More than 37 million Americans, or roughly one in nine, live with diabetes. While incredible advances have been made in treating the condition, patients still lack the care, education, and support they need to treat their disease. Crucially, insulin prices have increased 10-fold in the past decade, with the cost to some patients approaching $10,000 per year for the life-saving medication.
When Michelle Litchman, PhD, medical director of the Intensive Diabetes Education and Support (IDEAS) Program at U of U Health, began her medical career as a nurse, she couldn’t have known that she would go on to devote herself to meeting the needs of people with diabetes. She later decided to go back to school to become a nurse practitioner specializing in diabetes care so that she could develop long-term relationships with the patients she saw. Now, with a PhD in nursing, her research focuses primarily on the intersection of diabetes, digital health technology, and health disparities.
In her role as nurse practitioner at the Utah Diabetes and Endocrinology Center, Litchman has observed the struggles patients go through to get their medications. “One day in clinic, a patient described to me that they had purchased a garbage bag full of diabetes supplies from someone they had met in an online classified ad,” Litchman said. “This exchange took place in a parking lot.”
“What we call the ‘underground exchange,’ patients described as the ‘life exchange,’” Litchman said. “You see, without it, they couldn’t live.”
To learn more about these black-market interactions, Litchman began exploring online diabetes communities, where she would read about people’s struggles obtaining medication and others' offers for help. To quantify these interactions, Litchman and her team conducted a nationwide survey and found that while 93% of the respondents had health insurance more than half engaged in donating, trading, borrowing, and purchasing diabetes medication and supplies from one another.
Litchman’s survey results have been covered by NPR Science Friday, The Doctors, CNN, and others.
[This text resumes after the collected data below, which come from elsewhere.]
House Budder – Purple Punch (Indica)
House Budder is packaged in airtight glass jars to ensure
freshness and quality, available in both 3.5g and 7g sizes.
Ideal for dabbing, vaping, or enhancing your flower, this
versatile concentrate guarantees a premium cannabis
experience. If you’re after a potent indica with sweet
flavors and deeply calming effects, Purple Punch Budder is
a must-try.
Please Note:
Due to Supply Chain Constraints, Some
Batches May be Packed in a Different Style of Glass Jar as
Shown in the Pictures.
In addition to her research into the underground insulin market, Litchman tirelessly advocated for the passage of Utah State Legislature bill, HB0207, which became law in April 2020. The bill increases access to insulin by capping co-pays at $30 and allows emergency prescription refills.
Beyond paying for insulin, Litchman says that many recently diagnosed patients find it challenging to make time to visit the numerous specialists that support people with diabetes, including psychologists, dieticians, and nurse practitioners. Thanks to a grant from the Larry H. and Gail Miller Family Foundation, Litchman and her team at the IDEAS program host “boot camps” where patients and their supportive care partners gather in small group settings with multiple specialists in a single day.
The IDEAS program boot camps have had encouraging outcomes, including improvements in patients’ A1C (average blood sugar) levels, reduced burnout, and increased self-care behaviors such as glucose monitoring, medication adherence, healthy eating, and exercise.
Litchman and the IDEAS team have since adapted the one-day boot camp for different audiences. One version is delivered via telehealth sessions to both English speakers and Spanish-speaking immigrants and refugees in rural populations. Another version provides the intervention via sign language and closed captioning for deaf adults, one in four of whom are diagnosed with diabetes in the U.S.
“This is particularly important to me because my mother and five other family members are deaf, and I have seen repeatedly how the health system has let them down,” Litchman said. “Access to the diabetes education, care, and prescriptions that you need to be successful can make a world of difference.”